--- Named joint coordinates ---
· · · ·
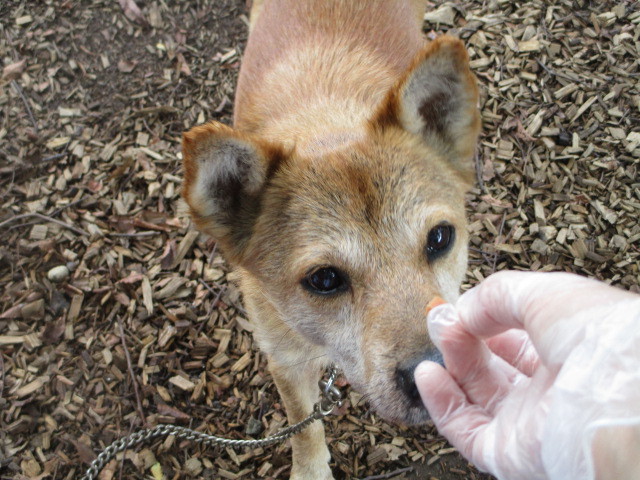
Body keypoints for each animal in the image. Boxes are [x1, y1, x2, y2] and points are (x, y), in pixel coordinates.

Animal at [179, 1, 476, 478]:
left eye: (440, 238)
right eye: (324, 279)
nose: (436, 371)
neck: (326, 121)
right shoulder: (285, 358)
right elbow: (304, 429)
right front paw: (311, 470)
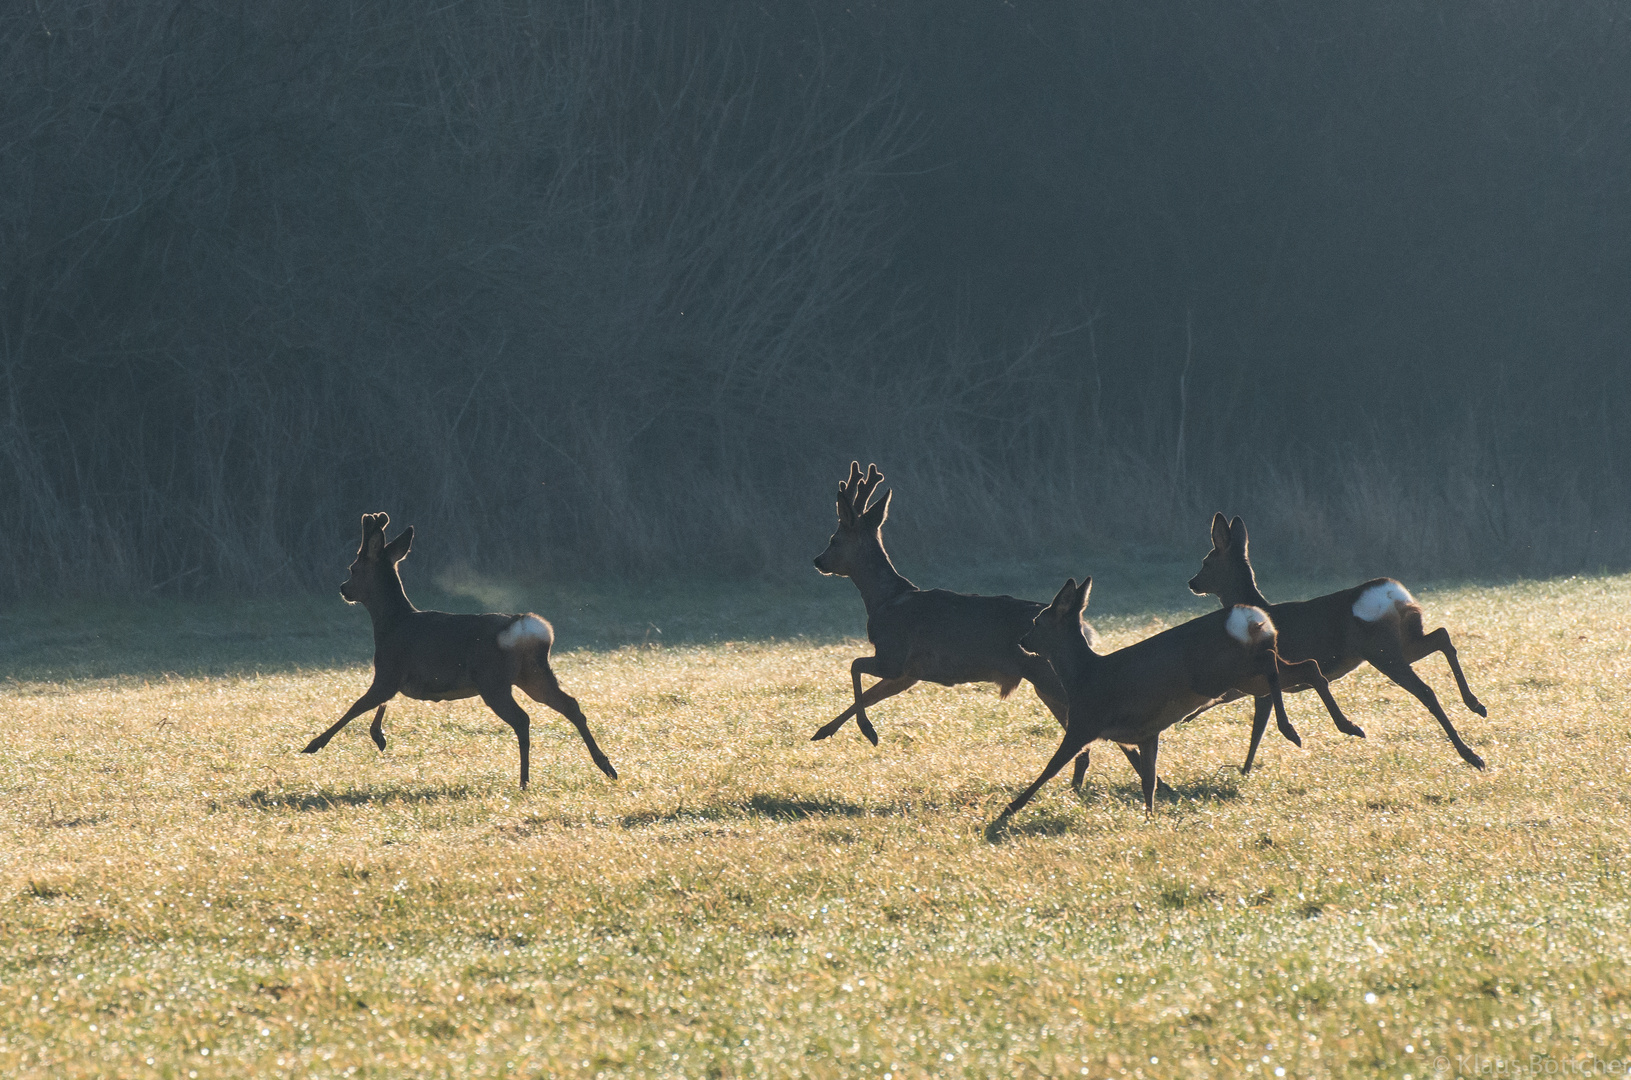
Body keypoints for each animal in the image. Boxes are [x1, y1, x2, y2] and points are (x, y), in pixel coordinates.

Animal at [300, 512, 616, 792]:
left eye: (353, 568)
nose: (343, 589)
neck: (390, 623)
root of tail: (524, 627)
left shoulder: (389, 670)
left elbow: (356, 706)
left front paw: (314, 744)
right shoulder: (396, 677)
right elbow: (378, 705)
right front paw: (379, 737)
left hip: (492, 680)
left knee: (523, 719)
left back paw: (525, 781)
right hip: (533, 674)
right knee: (571, 705)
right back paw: (606, 766)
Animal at [808, 460, 1089, 783]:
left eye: (834, 540)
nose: (818, 561)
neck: (885, 599)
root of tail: (1083, 625)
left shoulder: (893, 655)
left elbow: (854, 667)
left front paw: (868, 732)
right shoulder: (908, 673)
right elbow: (868, 696)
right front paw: (824, 731)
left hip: (1047, 675)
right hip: (1045, 682)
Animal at [991, 574, 1350, 822]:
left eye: (1036, 622)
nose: (1023, 640)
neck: (1082, 676)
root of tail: (1249, 619)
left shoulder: (1084, 722)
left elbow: (1050, 767)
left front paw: (1009, 810)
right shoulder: (1147, 733)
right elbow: (1148, 779)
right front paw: (1150, 818)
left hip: (1222, 673)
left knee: (1277, 664)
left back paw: (1292, 729)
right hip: (1244, 674)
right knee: (1307, 666)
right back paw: (1347, 726)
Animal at [1187, 515, 1493, 773]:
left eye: (1206, 562)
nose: (1192, 583)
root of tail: (1392, 594)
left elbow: (1257, 721)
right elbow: (1256, 728)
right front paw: (1244, 771)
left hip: (1381, 650)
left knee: (1426, 690)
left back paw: (1471, 754)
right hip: (1403, 644)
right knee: (1441, 634)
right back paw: (1475, 705)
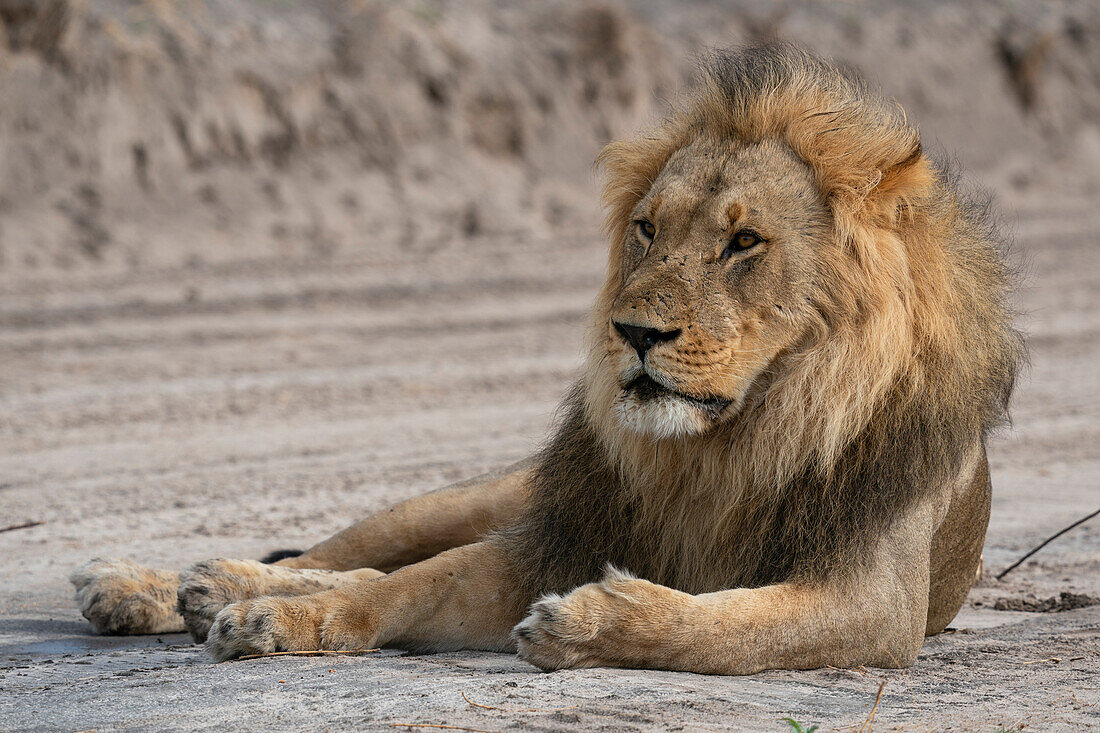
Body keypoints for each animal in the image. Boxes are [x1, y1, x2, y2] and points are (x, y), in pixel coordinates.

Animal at [70, 45, 1020, 669]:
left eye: (744, 242)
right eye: (648, 229)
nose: (633, 333)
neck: (726, 447)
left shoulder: (875, 603)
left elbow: (729, 627)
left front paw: (589, 623)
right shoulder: (551, 534)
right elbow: (402, 585)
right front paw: (272, 617)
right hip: (488, 493)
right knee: (352, 549)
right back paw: (170, 585)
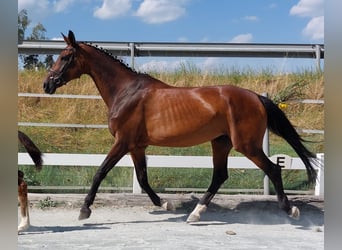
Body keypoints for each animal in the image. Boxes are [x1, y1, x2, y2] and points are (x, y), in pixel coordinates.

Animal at [42, 30, 318, 223]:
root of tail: (256, 97)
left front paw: (84, 210)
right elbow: (142, 178)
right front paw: (166, 204)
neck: (126, 92)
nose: (47, 84)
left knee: (273, 169)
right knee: (220, 175)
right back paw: (195, 213)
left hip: (247, 145)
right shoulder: (136, 146)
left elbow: (100, 172)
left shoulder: (122, 142)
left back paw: (290, 210)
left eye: (65, 57)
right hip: (221, 142)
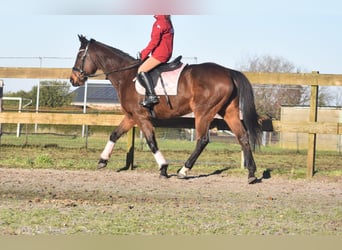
· · · ·
--- Instructions for the task ---
Write out exactly the lines above between the one with "left elbow: (729, 627)" and the one with "root of tail: (256, 97)", inclusive, with pictures left out.

--- Response area ---
left elbow: (729, 627)
left front paw: (589, 623)
right shoulder: (551, 534)
right elbow: (402, 585)
right front paw: (272, 617)
right hip: (488, 493)
right knee: (352, 549)
right back paw: (170, 585)
Body keypoints for each animal in the image. Boxes are [x1, y1, x2, y2] and points are (x, y), in pixel coordinates.

Animal at [42, 30, 318, 223]:
root of tail: (256, 97)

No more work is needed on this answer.